• **Exercise**
Your task is to print, exactly and only, the lines from the start of the entries below through the line with "Victor G. Vogel MD". Include both ends, but skip the pictures.

• **Provided records**

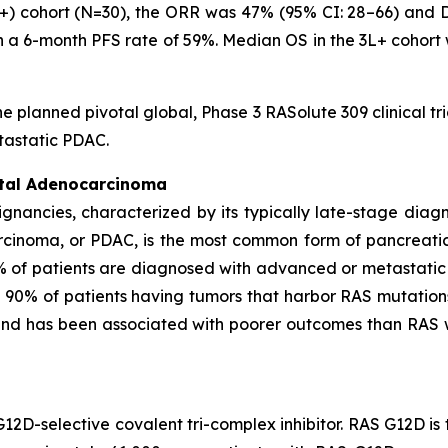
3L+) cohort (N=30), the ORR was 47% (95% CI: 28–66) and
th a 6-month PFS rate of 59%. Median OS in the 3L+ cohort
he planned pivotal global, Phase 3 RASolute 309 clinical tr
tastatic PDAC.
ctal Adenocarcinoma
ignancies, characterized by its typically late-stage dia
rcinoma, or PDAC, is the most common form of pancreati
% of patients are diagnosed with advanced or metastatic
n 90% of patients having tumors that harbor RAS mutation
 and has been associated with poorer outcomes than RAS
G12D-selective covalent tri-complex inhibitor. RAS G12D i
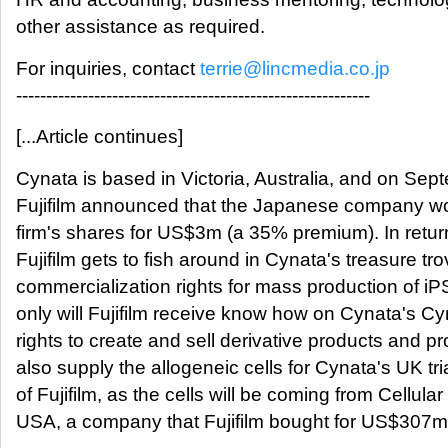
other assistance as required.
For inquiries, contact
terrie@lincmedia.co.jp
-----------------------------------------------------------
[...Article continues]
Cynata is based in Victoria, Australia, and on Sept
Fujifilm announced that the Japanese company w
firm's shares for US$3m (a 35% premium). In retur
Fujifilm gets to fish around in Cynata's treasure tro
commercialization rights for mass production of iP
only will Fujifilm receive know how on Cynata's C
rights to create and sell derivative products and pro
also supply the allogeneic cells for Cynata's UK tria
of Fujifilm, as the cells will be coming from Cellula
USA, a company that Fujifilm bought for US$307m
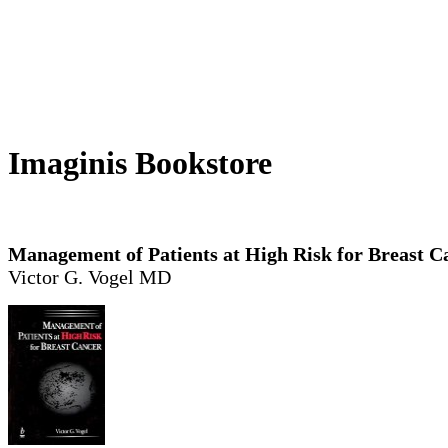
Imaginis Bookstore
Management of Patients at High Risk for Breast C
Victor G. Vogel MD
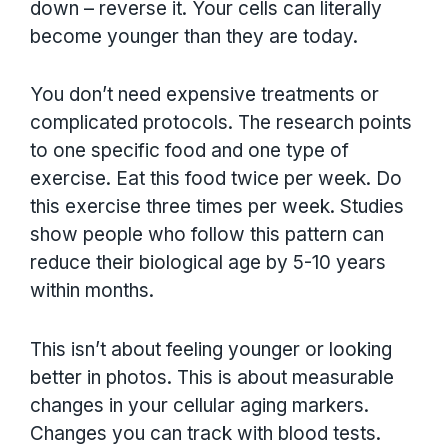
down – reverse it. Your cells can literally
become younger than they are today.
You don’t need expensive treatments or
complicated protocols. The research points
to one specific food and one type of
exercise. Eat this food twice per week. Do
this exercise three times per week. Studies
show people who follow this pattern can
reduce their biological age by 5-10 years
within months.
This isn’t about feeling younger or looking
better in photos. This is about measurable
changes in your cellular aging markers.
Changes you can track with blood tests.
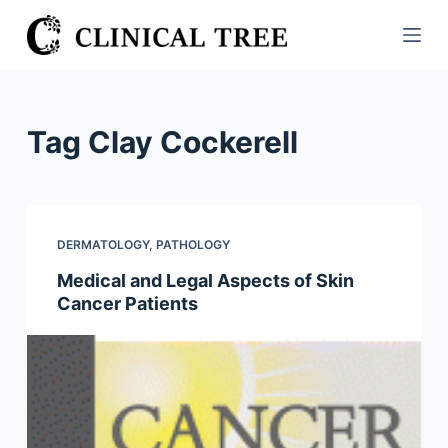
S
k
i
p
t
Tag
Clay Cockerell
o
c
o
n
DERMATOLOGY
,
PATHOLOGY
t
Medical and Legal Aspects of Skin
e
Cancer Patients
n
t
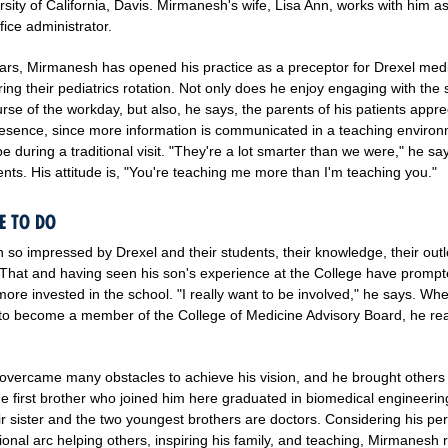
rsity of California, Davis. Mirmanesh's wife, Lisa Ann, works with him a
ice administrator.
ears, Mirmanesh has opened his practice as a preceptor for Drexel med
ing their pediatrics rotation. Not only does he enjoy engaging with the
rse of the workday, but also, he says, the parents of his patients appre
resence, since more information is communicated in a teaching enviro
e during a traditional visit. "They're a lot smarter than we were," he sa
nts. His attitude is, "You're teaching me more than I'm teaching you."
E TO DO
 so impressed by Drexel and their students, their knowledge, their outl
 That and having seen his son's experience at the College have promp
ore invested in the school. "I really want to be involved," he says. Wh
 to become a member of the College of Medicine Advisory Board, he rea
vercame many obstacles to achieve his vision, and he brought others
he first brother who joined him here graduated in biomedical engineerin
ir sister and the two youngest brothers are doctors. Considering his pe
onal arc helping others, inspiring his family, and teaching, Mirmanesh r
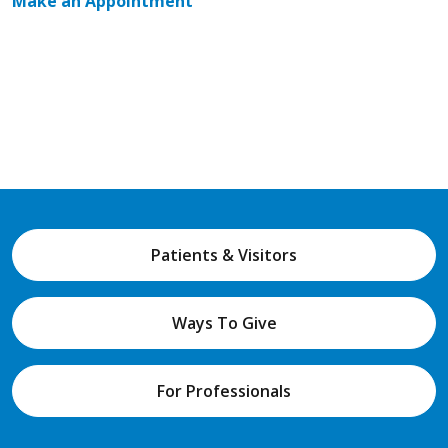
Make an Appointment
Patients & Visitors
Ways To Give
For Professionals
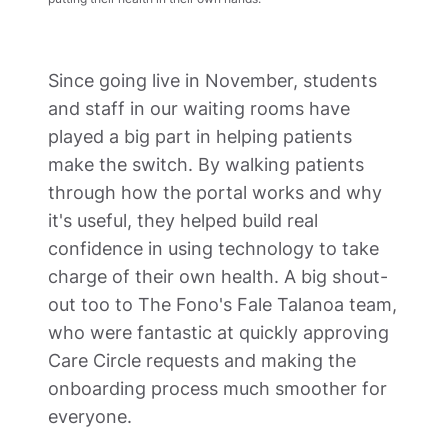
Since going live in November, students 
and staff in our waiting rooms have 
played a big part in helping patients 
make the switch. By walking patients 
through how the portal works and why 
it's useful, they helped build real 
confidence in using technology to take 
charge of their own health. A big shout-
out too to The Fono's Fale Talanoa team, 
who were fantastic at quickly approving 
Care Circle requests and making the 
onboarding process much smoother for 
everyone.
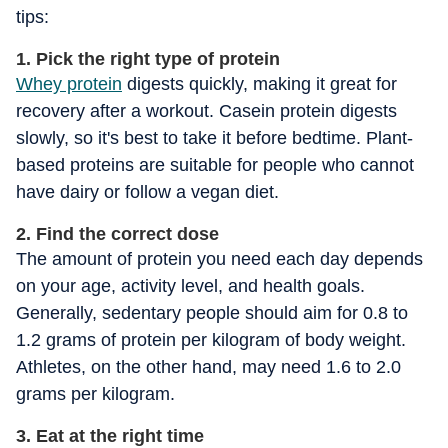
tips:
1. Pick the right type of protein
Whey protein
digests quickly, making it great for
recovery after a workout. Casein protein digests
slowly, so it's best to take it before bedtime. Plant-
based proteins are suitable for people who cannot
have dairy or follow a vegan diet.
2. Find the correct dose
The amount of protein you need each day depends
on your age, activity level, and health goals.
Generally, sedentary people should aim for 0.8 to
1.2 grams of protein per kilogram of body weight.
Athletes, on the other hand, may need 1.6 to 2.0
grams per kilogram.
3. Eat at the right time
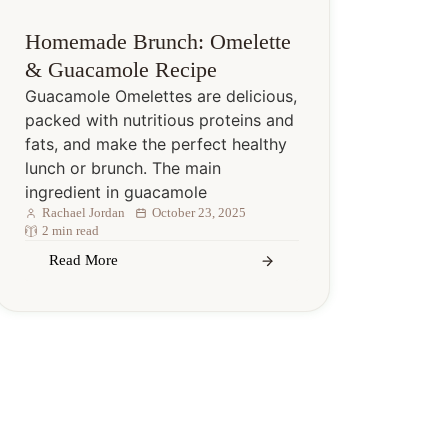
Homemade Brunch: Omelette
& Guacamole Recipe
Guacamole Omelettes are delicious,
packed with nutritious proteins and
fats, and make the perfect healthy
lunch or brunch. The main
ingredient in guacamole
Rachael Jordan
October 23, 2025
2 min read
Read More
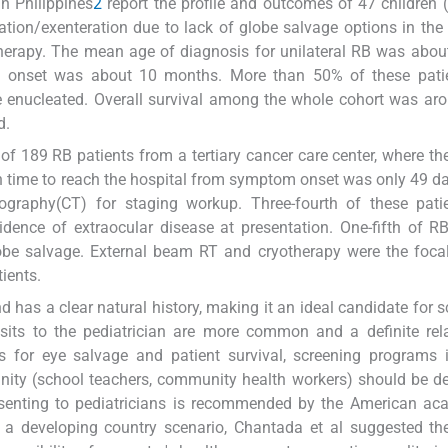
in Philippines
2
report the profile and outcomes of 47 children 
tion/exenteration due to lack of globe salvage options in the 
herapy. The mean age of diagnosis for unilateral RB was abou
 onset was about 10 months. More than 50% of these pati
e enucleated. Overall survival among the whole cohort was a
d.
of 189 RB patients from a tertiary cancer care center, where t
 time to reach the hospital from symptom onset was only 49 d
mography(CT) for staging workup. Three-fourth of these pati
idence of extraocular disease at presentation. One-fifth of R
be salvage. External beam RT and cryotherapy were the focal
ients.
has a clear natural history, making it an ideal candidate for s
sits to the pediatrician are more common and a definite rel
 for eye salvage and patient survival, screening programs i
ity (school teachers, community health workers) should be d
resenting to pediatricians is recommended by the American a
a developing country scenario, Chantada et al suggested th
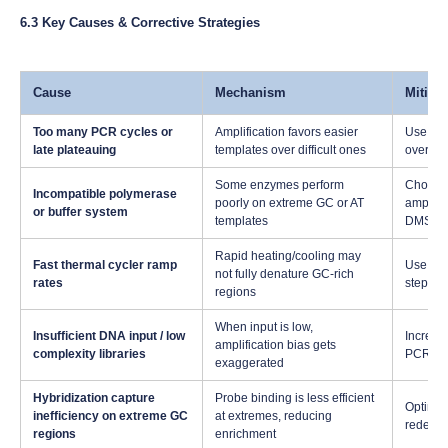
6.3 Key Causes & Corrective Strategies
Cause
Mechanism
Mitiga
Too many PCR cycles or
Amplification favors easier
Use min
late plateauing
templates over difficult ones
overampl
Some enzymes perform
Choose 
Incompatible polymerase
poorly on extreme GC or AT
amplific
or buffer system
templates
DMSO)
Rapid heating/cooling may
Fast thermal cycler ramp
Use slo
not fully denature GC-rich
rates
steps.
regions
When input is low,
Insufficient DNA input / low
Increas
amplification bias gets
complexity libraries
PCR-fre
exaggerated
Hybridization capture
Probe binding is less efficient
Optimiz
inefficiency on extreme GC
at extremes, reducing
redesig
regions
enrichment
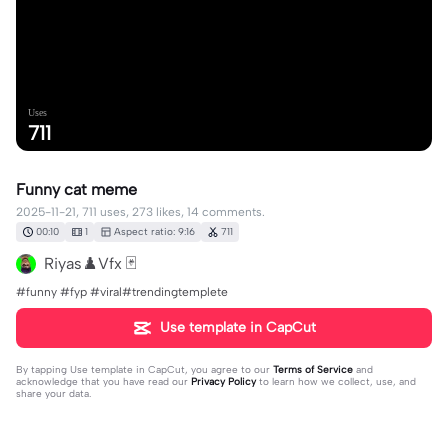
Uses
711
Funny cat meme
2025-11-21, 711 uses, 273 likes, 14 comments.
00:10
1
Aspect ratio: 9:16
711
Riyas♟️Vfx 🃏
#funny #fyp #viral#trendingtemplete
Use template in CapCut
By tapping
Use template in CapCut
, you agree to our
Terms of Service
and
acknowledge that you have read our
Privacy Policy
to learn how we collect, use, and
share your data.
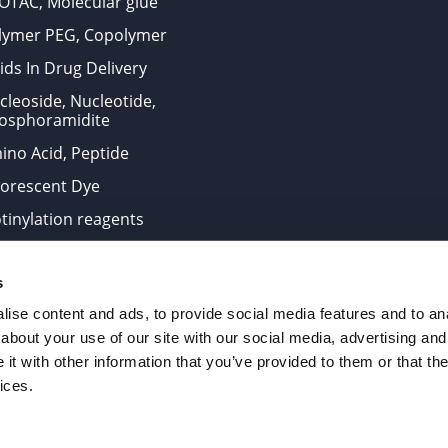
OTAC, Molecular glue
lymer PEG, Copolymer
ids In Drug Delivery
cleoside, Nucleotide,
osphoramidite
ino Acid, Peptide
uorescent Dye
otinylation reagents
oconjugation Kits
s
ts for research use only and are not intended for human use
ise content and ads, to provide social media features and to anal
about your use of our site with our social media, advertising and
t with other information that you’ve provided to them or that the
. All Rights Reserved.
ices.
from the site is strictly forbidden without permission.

• **Answer to this exercise**
3L+) cohort (N=30), the ORR was 47% (95% CI: 28–66) and
th a 6-month PFS rate of 59%. Median OS in the 3L+ cohort
he planned pivotal global, Phase 3 RASolute 309 clinical tr
tastatic PDAC.
ctal Adenocarcinoma
ignancies, characterized by its typically late-stage dia
rcinoma, or PDAC, is the most common form of pancreati
% of patients are diagnosed with advanced or metastatic
n 90% of patients having tumors that harbor RAS mutation
 and has been associated with poorer outcomes than RAS
G12D-selective covalent tri-complex inhibitor. RAS G12D i
other assistance as required.
For inquiries, contact
terrie@lincmedia.co.jp
-----------------------------------------------------------
[...Article continues]
Cynata is based in Victoria, Australia, and on Sept
Fujifilm announced that the Japanese company w
firm's shares for US$3m (a 35% premium). In retur
Fujifilm gets to fish around in Cynata's treasure tro
commercialization rights for mass production of iP
only will Fujifilm receive know how on Cynata's C
rights to create and sell derivative products and pro
also supply the allogeneic cells for Cynata's UK tria
of Fujifilm, as the cells will be coming from Cellula
USA, a company that Fujifilm bought for US$307m
Imaginis Bookstore
Management of Patients at High Risk for Breast C
Victor G. Vogel MD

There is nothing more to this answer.